After graduating from Immaculate Heart of Mary Seminary in Winona, Minnesota, with a bachelor’s degree in philosophy, Steiner began studying theology at Mount St. Mary’s. He is scheduled to graduate with a master’s of divinity degree in the spring of 2016.
While a seminarian with the Peoria diocese, he returned home for the celebration of a priest’s 20th anniversary and was talking to fellow seminarian Delphinus Mutajuka, who had recently switched from Peoria to Nashville. “He just kept going on and on and on about Bishop Choby … how he was not like any other bishop he had met.”
Father Mutajuka was one of nine seminarians ordained last July as priests for the Nashville Diocese.
After praying about it and consulting with his professors at the seminary, Steiner decided to explore the possibility of switching to the Diocese of Nashville. “There was a great peace with Nashville,” he said. “Meeting Bishop Choby, the feeling strengthened. There was a great pull there. …
“There’s a great peace going there that it’s my new spiritual home,” Steiner said. “This is where the Lord is calling me to minister to his people.”

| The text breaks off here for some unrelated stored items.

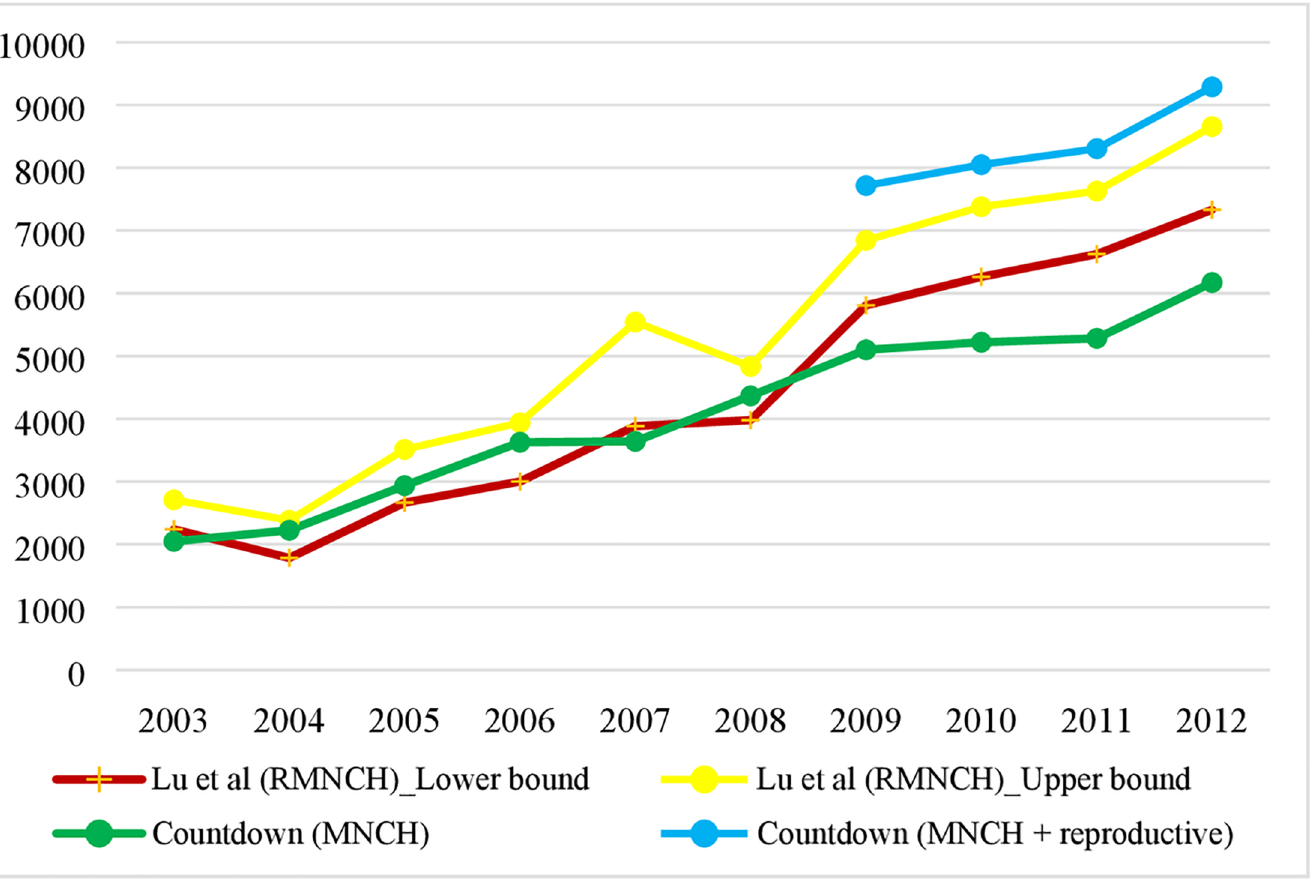
Fig 6. Comparison of estimateson RMNCH in the 74 Countdown countries in 2012 USD.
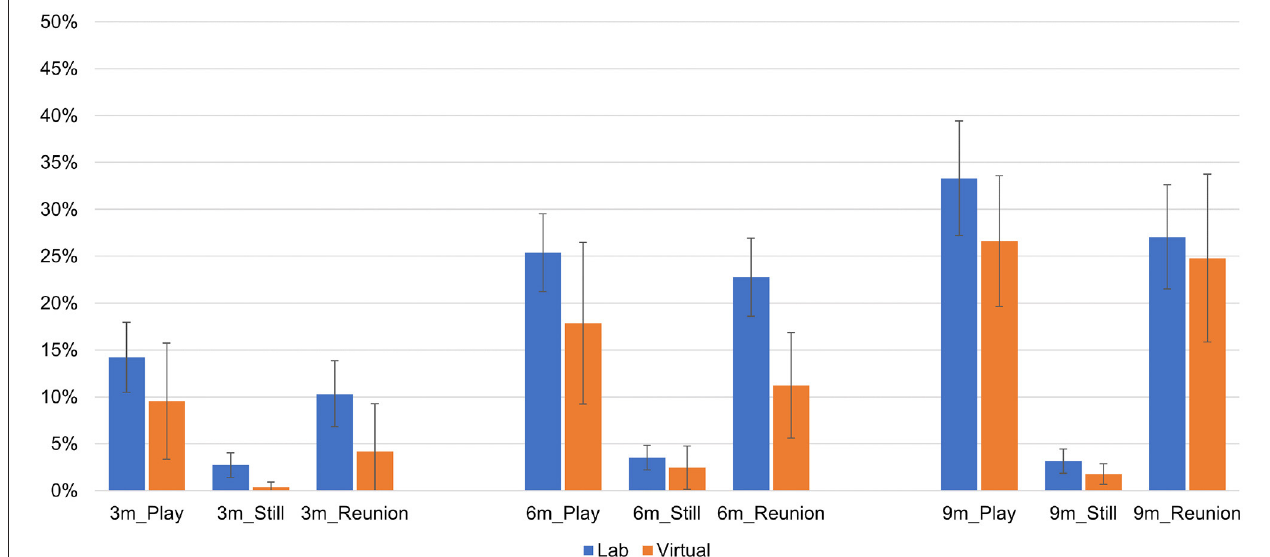
FIGURE 5 | Infant positive affect at each time point as a function of Still Face episode and visit type.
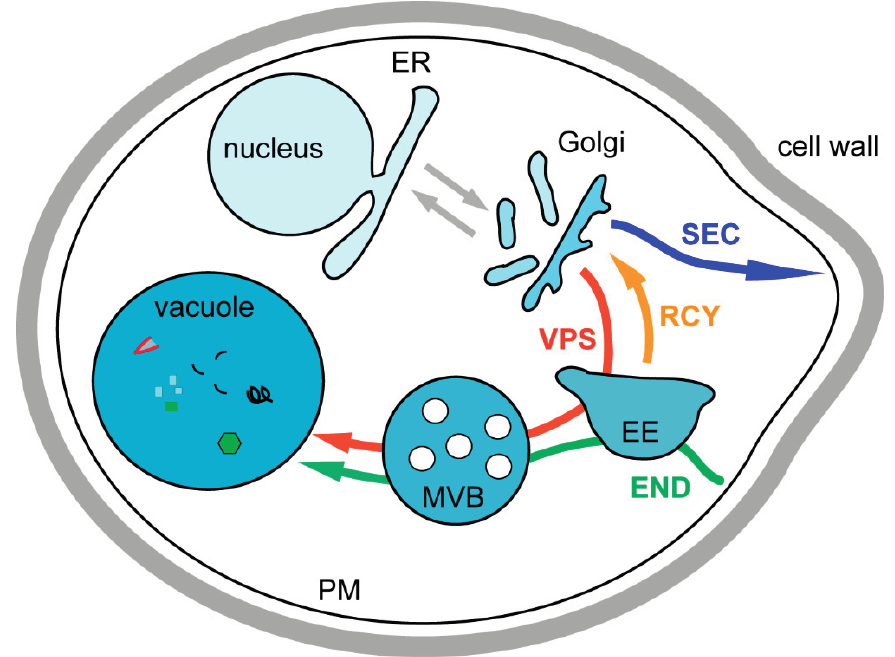
Figure 2. Representation of the different yeast intracellular trafficking pathways. Organellar soluble and membrane proteins are synthesized at the endoplasmic reticulum (ER) and transported to the unstacked Golgi (grey arrow). At the Golgi, these proteins are sorted into anterograde transport vesicles for ER resident proteins (grey arrow), into secretory (SEC) vesicles for plasma membrane (PM) and extracellular proteins (blue arrow), and into vacuolar protein sorting (VPS) vesicles for vacuolar proteins passing through endosomes (red arrow). The endocytic pathway (END) is used for internalization of PM proteins and extracellular medium components (green arrow). At the early endosomes (EE), proteins are sorted between those targeted for degradation into the vacuole, after maturation of the EE into the late endosome or multivesicular body (MVB), and those that are following the recycling pathway (RCY) to avoid degradation by being targeted to the Golgi (orange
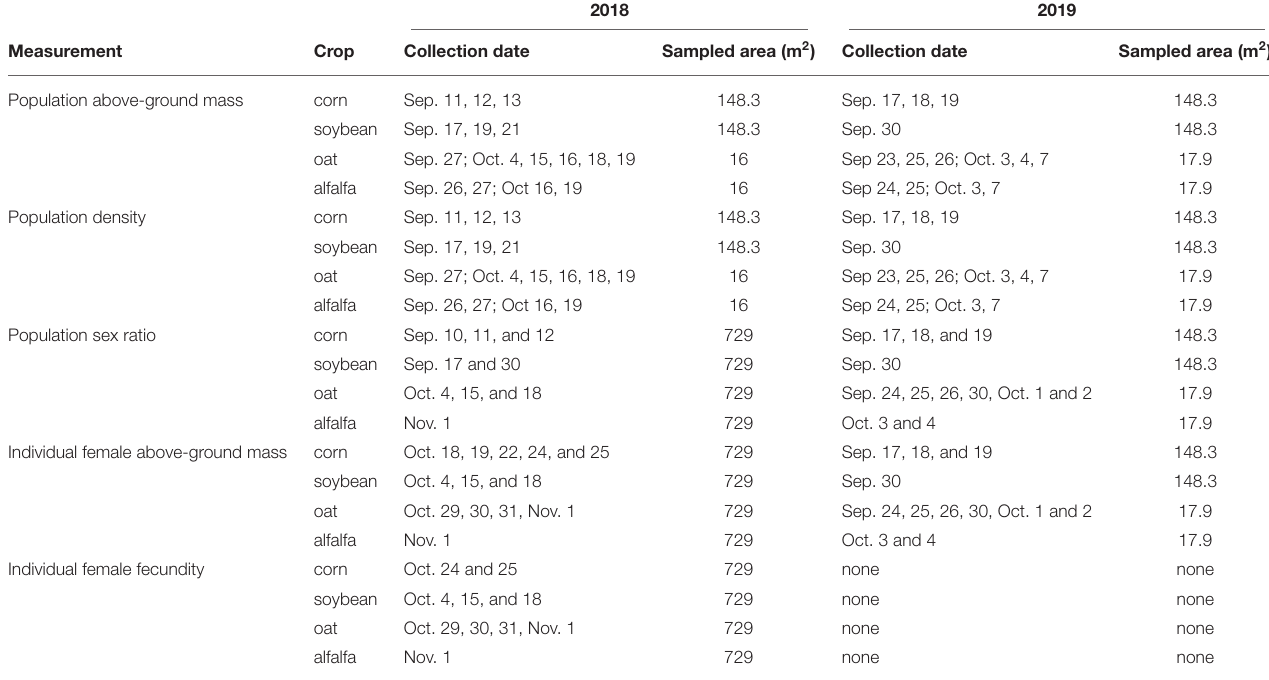
TABLE 3 | Sampling dates and areas in 2018 and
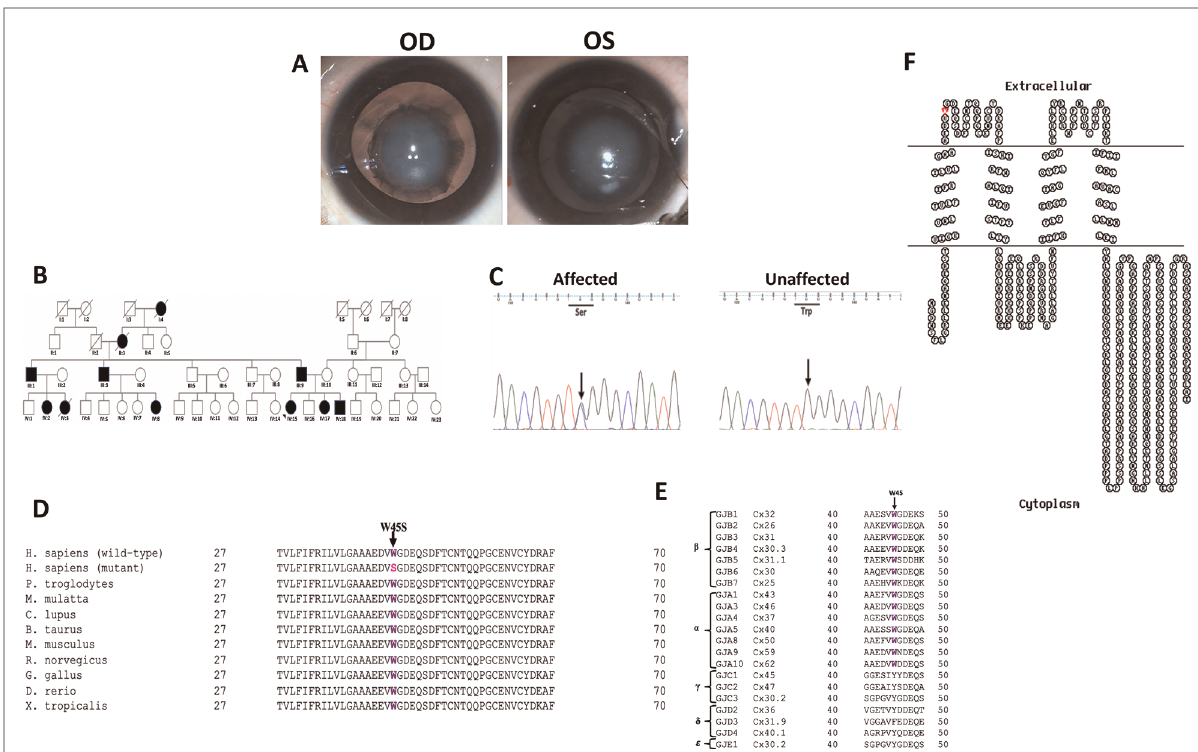
FIGURE 2 ( A ) Clinical photographs (OD and OS) of the proband (IV:15) of the PC-12 family indicating nuclear cataract. ( B ) Pedigree of an autosomal dominant congenital cataract family indicating 11 members in four generations affected with congenital cataract. The proband is indicated with an arrow. Squares and circles symbolize male and female individuals, respectively. Squares/circles with diagonal lines represent deceased persons. ( C ) Electropherograms of a part of the reverse strand sequence of exon 2 of GJA3 in the affected individual (IV:15). Arrow indicates the nucleotide at which heterozygous change (GC) occurred that resulted in c.134G>C (p.W45S) in the affected individuals. Also shown is a part of reverse strand sequence of exon 2 of GJA3 in an unaffected individual (III:10) indicating wild-type (GG) genotype. ( D ) Multiple amino acid sequence alignment (NCBI HomoloGene) of GJA3 indicating conservation of tryptophan [W] (shown in purple) at position 45 as indicated by an arrow in different species. Mutant sequence [ Homo sapiens (mutant)] (replacement of tryptophan [W] by serine [S] at 45 position) in the affected members of the present analyzed PC-12 family is highlighted in pink. ( E ) Tryptophan at position 45 (indicated by an arrow) is highly conserved in different members of β and α human gap junction proteins (connexins). However, it is not conserved in the members of γ , δ , and ε connexins, as only subfamily α and β are sister groups with maximum likelihood of 95% and Bayesian posterior probability of 1 (38). ( F ) The membrane topological structure of GJA3 was generated by TOPO2 software (http://www.sacs.ucsf.edu/TOPO2/). The mutation p.W45S (indicated by red dot) is in the fi rst extracellular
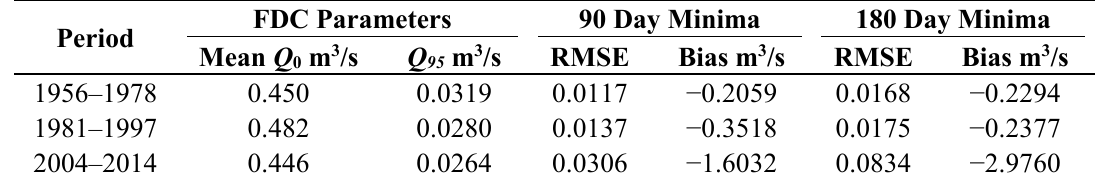
Table 6. Comparison of statistical parameters of approximated FDC by Pearson type III distribution.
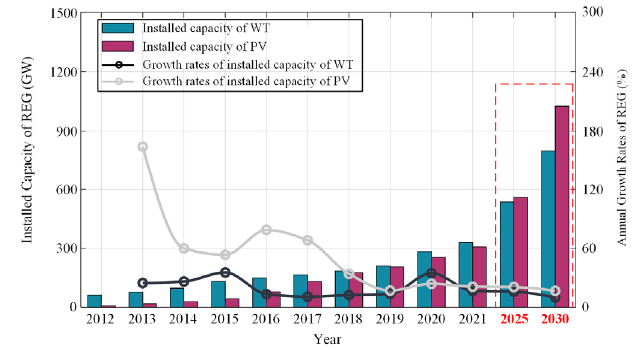
Figure 3. Installed capacity of WT and PV in China.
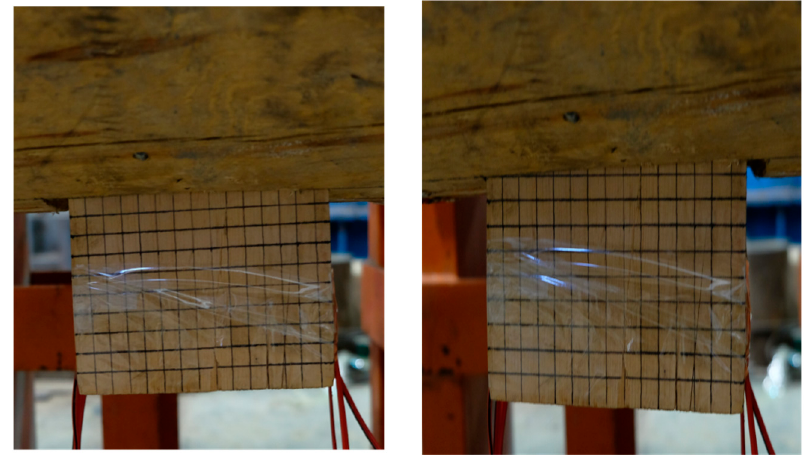
Figure 17. Slipping of the tenon.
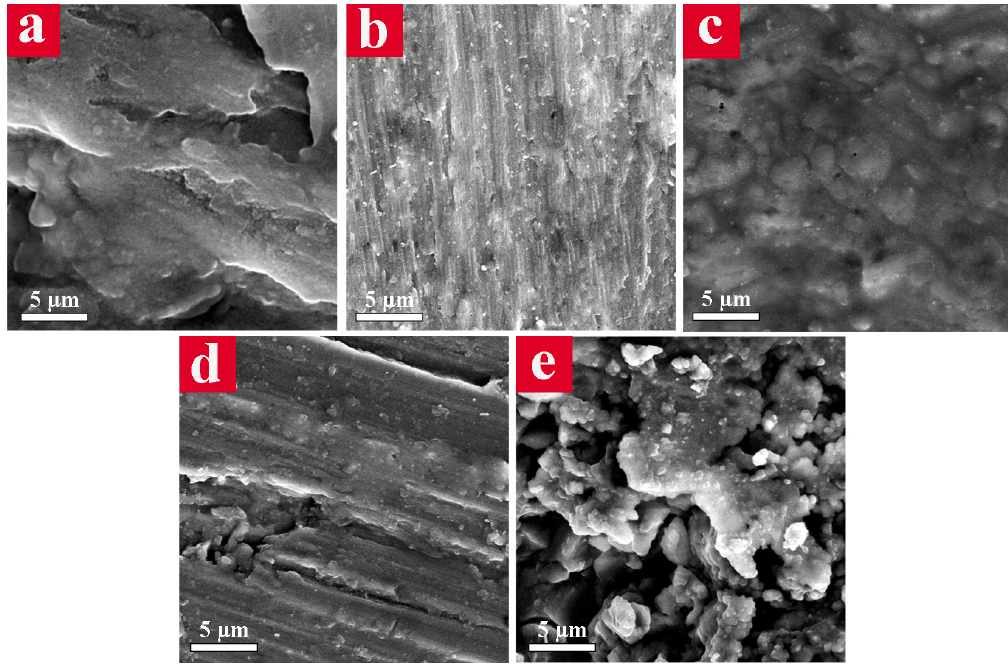
Figure 7. Scanning electron microscope (SEM) micrographs of Al6063 alloys after electrochemical tests: ( a ) CG; ( b ) UFG; ( c ) 15 vol. % CG bimodal; ( d ) 30 vol. % CG bimodal; and ( e ) 45 vol. % CG bimodal.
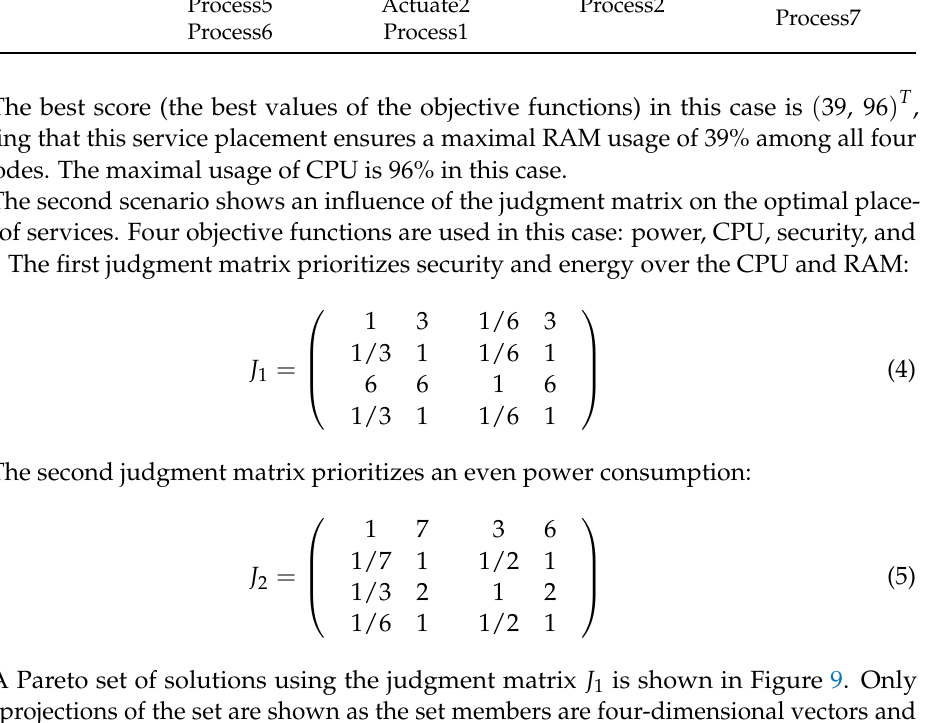
Fog1 Fog2 Fog3 Fog4 Actuate3 Process4 Process5 Process6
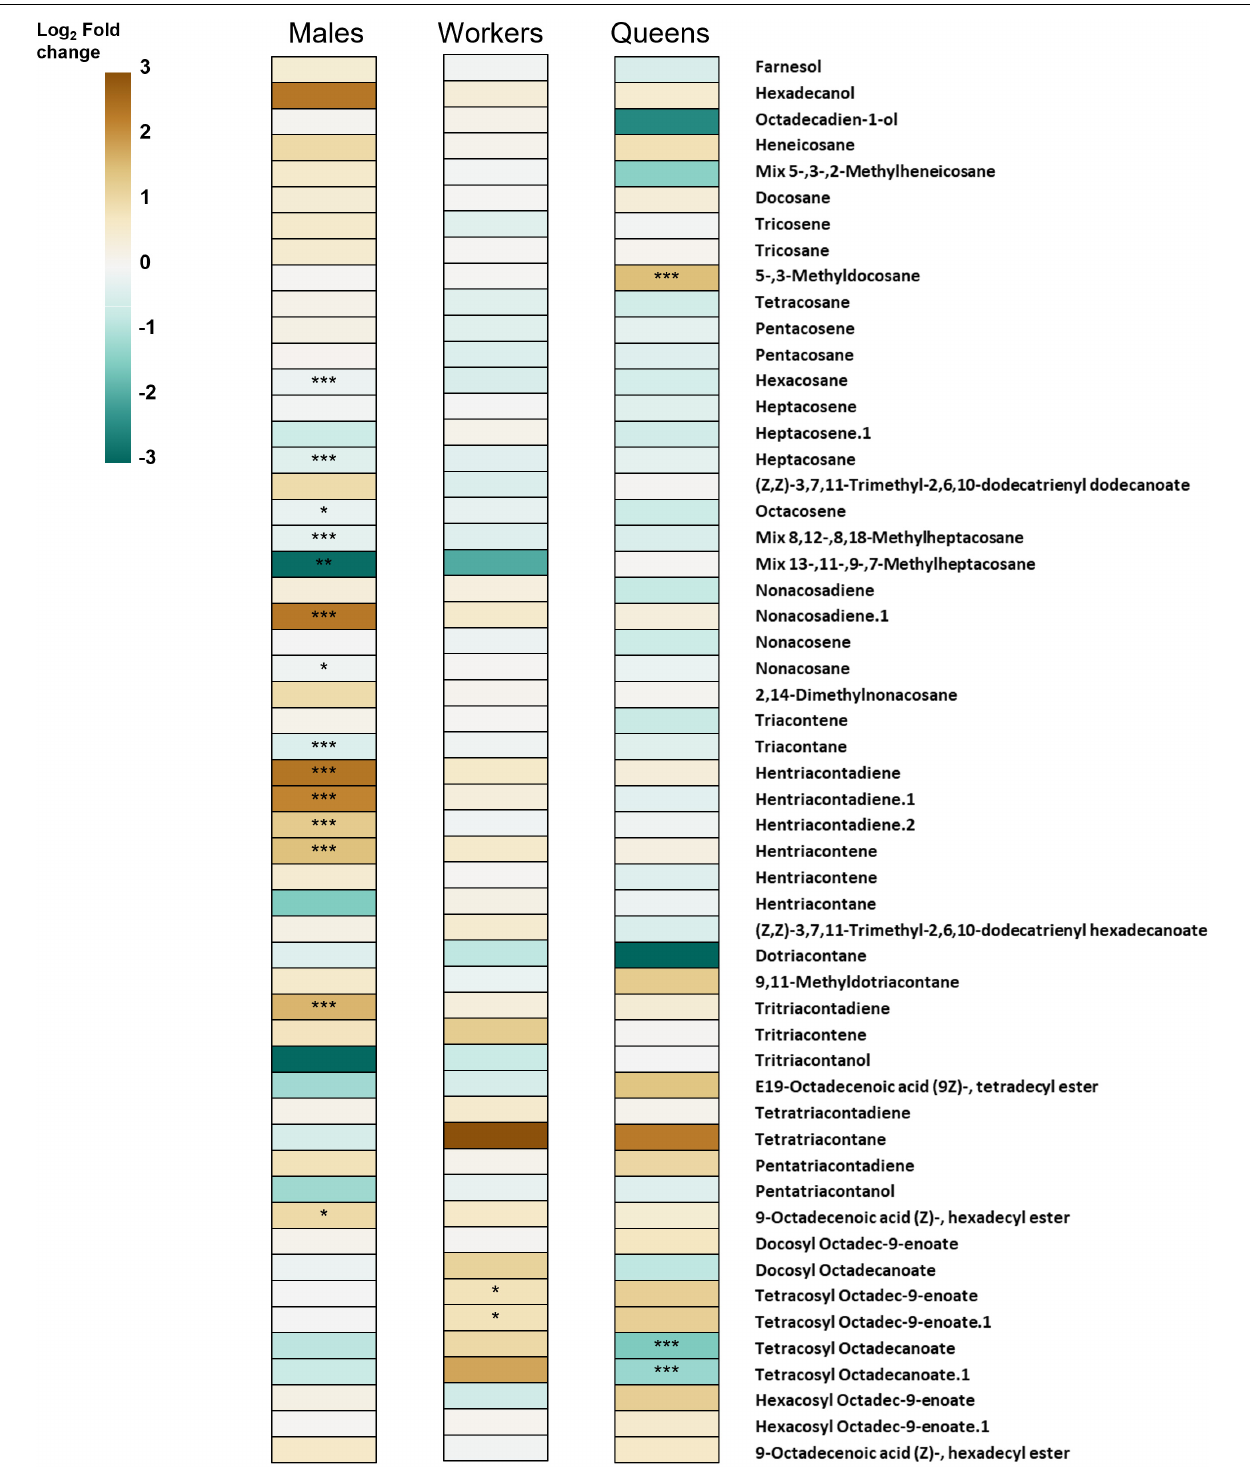
FIGURE 3 | Heatmap with differences in the expression of individual CHCs in males, workers and queens between the two colony phenotypes. The results are presented in terms of the log 2 fold change between the relative abundance of a given compound between late switchers and early switchers. Compounds with colors in the shades of green (between 0 and –3) are more abundant in early switching colonies while compounds with colors in the shade of brown (between 0 and 3) are overrepresented in late switching colonies. Stars indicate significance levels after Bonferroni correction for multiple comparisons: * p < 0.05; ** p < 0.01; and *** p < 0.001. A complete table with chemical compounds, 95% CI intervals and significance levels is shown in Supplementary Table 4 .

Like Steiner, Fessenden felt a call to the priesthood early, but ignored it. “I first felt called when I was about 13 years old. I answered that call with a resounding and unequivocal no,” Fessenden said. “I wanted a regular life and girls.”
After graduating from high school in central Florida, he trained as a chef in New York and worked in professional kitchens for about a year. He then returned to Florida to pursue a degree in English literature, with an idea of becoming a teacher.
But his academic career got sidetracked a bit when he got involved in the computer hardware and software business. “I basically started slowing down the classes I took to work,” Fessenden said. “I was doing really well.”
Despite his success, “there was still something not there,” Fessenden said. In 2005, he decided “to return to the Church that I had gotten too busy, too cool for.”
Fessenden volunteered in parishes and did retreat work professionally. “I saw the grace God had to offer,” Fessenden said. “It made me even more anxious to get started on seminary.”
While he was getting his affairs in order to enter a seminary, Fessenden’s parents, Stephen and Cristine, retired and moved from Florida to Lafayette, Tenn., where they are parishioners at Holy Family Church. As a favor to his father, Fessenden agreed to meet with Bishop Choby about becoming a seminarian for Nashville.
“I flew up for one day” to meet Bishop Choby, Fessenden said. He found Bishop Choby very welcoming, and joked, “Once Bishop Choby has the hooks in, you’re not escaping.”
Fessenden graduated from the University of South Florida in the spring of 2010 and began his studies at Notre Dame Seminary the following January.
As he approaches his ordination as a transitional deacon and later as a priest, Fessenden said, “Working with the people is truly exciting, seeing them come alive in the faith, seeing them grow in the faith,” he said.
He has spent summers and Christmas and Easter breaks in several parishes, including St. Christopher Church in Dickson, St. Patrick Church in McEwen, St. Philip Church in Franklin, Sacred Heart Church in Loretto and Our Lady of the Lake in Hendersonville. “Everywhere I’ve been, the outpouring of love is a great confidence booster to me and any seminarian.”